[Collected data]

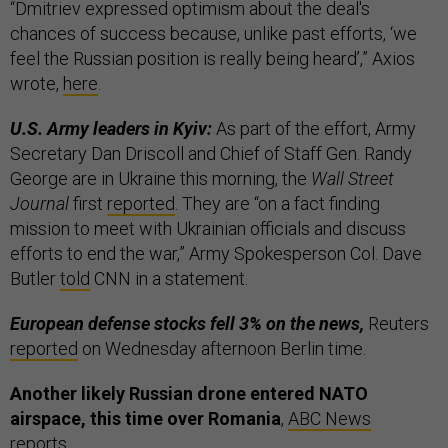
“Dmitriev expressed optimism about the deal's
chances of success because, unlike past efforts, ‘we
feel the Russian position is really being heard’,” Axios
wrote,
here
.
U.S. Army leaders in Kyiv:
As part of the effort, Army
Secretary Dan Driscoll and Chief of Staff Gen. Randy
George are in Ukraine this morning, the
Wall Street
Journal
first
reported
. They are “on a fact finding
mission to meet with Ukrainian officials and discuss
efforts to end the war,” Army Spokesperson Col. Dave
Butler
told
CNN in a statement.
European defense stocks fell 3% on the news,
Reuters
reported
on Wednesday afternoon Berlin time.
Another likely Russian drone entered NATO
airspace, this time over Romania
,
ABC News
reports.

__What is being asked__: Which rows contain the word "this"? Extract each of them in full.

__Answer box__:
George are in Ukraine this morning, the
airspace, this time over Romania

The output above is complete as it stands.